If there’s a next time, give him smaller amounts and tell him that’s what you’ve got. He probably looked at that stuff and thought “All for me, oh boy!”
Six sandwiches seems a kind of high but not abnormal. I’ve seen teens that were beanpoles put away two Chipotle burritos, which I would have said was not possible.
He may have been showing off a little. He might have known you bought all that for him and he wouldn’t be there the next day.
I recall making 2 dozen chocolate chip cookies once, and them being gone after dinenr that night. My Mom went and searched my brother’s room thinking he must be hoarding them, because he also ate three pieces ofchicken, mashed potatoes and veggies at dinenr.
Nope, he had eaten them all. He was just about to turn 12, and that continued for the next 13 years or so.
At the risk of posting a “me too” – me too. The thing is when I hit my early 20s I was pretty much in denial about how I could ever get overweight. And so I got overweight.
My husband was in a blended family, with SIX teenage boys. His mother served a lot of rice, beans, bread, and other cheap starches. As a general rule, they went through two loaves of bread (the long sandwich loaves) each night at dinner, plus whatever was consumed during the day for breakfast and lunch.
Not surprisingly, his mom encouraged the teen boys to get after school jobs at restaurants. My husband worked at a pizza parlor, and his first chore each day was to remove the leftovers from the lunch buffet. He’d put all the slices in a box on top of an oven, and whenever he had a free moment, he’d munch out.

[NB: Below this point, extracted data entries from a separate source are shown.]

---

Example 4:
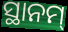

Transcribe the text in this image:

ସ୍ଥାନମ୍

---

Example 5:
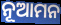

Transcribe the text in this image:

ନୂଆମନ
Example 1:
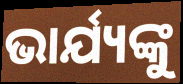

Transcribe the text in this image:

ଭାର୍ଯ୍ୟଙ୍କୁ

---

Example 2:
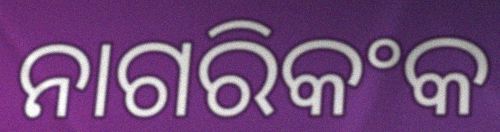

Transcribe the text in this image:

ନାଗରିକଂକ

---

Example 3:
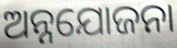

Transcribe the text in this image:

ଅନ୍ନଯୋଜନା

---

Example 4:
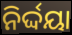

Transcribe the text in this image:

ନିର୍ଦ୍ଦୟା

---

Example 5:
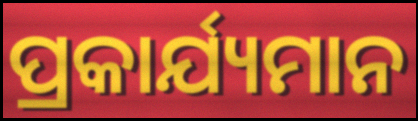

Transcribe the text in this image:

ପ୍ରକାର୍ଯ୍ୟମାନ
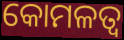
କୋମଳତ୍ୱ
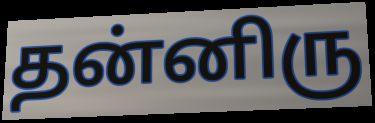
தன்னிரு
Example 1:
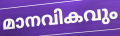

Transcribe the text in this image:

മാനവികവും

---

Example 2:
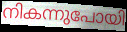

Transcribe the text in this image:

നികന്നുപോയി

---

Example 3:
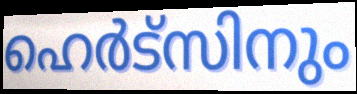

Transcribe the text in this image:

ഹെർട്സിനും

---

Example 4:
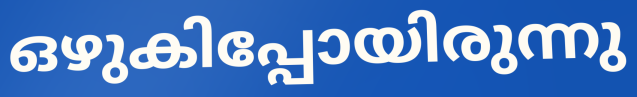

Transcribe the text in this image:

ഒഴുകിപ്പോയിരുന്നു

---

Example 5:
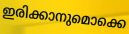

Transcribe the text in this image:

ഇരിക്കാനുമൊക്കെ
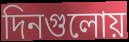
দিনগুলোয়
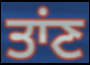
ਤਾਂਣ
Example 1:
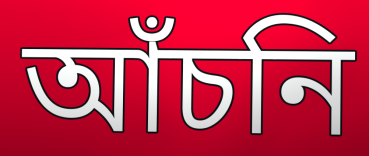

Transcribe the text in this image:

আঁচনি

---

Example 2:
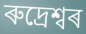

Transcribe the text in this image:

ৰুদ্ৰেশ্বৰ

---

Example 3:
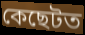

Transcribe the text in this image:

কেছেটত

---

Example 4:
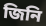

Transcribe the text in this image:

জিনি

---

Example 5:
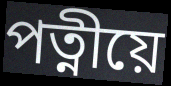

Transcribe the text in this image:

পত্নীয়ে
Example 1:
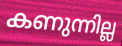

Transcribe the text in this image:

കണുന്നില്ല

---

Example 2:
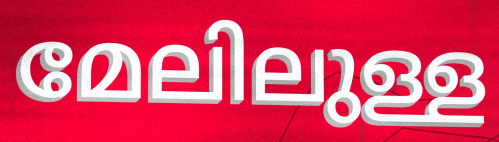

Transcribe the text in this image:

മേലിലുള്ള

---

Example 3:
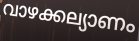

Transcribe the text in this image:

വാഴക്കല്യാണം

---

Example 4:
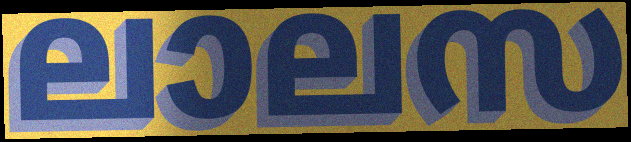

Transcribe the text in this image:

ലാലസ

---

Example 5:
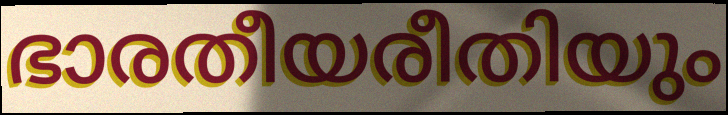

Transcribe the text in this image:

ഭാരതീയരീതിയും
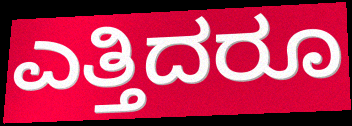
ಎತ್ತಿದರೂ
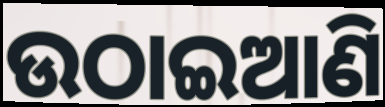
ଉଠାଇଆଣି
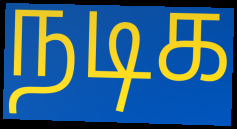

Since the leftovers would be thrown away otherwise, and my husband is a fast worker, his boss was OK with this. Plus, my husband was entitled to a free dinner if he worked a certain number of hours each day…and he managed to scarf down dinner, too.
I used to have a D&D group at my house every week, and we’d usually play for at least 6 hours. I generally made at least one meal, plus snacks, for each meeting. There was a core group of 3 adults and 3 teen boys, and occasionally other people as well. The teen boys were very polite, but they could certainly put away the food.
I remember my brothers eating like that when we were teens. They are just 18 months apart. I remember the entire top shelf of the refrigerator (not the side-by-side type) filled with gallons of milk. We’d seriously buy 6 or 8 gallons at a time. Of course there were three other kids (two of them preschoolers) plus the parents, but still, it knocks my socks off how much food and milk those two boys consumed.
My own two teens, a boy and a girl, plus the first grader, are eating me out of house and home, but not at those levels. Forget a package of cookies lasting more than a day around my house, though. Ramen noodles, too: gone, gone, gone.
Many teenage boys do eat what seems like ridiculous amounts of food. They need it to fuel their growth. The trick for them will be to recognize when they no longer need to eat that way. A fair few don’t and that is one reason we have the cliche of the lardassed ex-high school athlete.
Ha; that takes me back to when I’d eat whole loaves of garlic bread in one sitting. A loaf (of the long & skinny style) would just barely fit in our microwave if you put in diagonally.
My son seems to be good at recognizing his fluctuating needs, but not at knowing in advance if it’s going to be a three gallon of milk week or a one gallon week.
My brother at 18 would fry half a pound of bacon with six or eight eggs for breakfast, and still be ready for lunch at he usual time. It was amazing the amount of food he could put away. At that time he was skinny. Now, 40 years later, he doesn’t eat like that and is no longer skinny!
Boys eat like birds, and I think birds eat >25% of their body weight in food each day.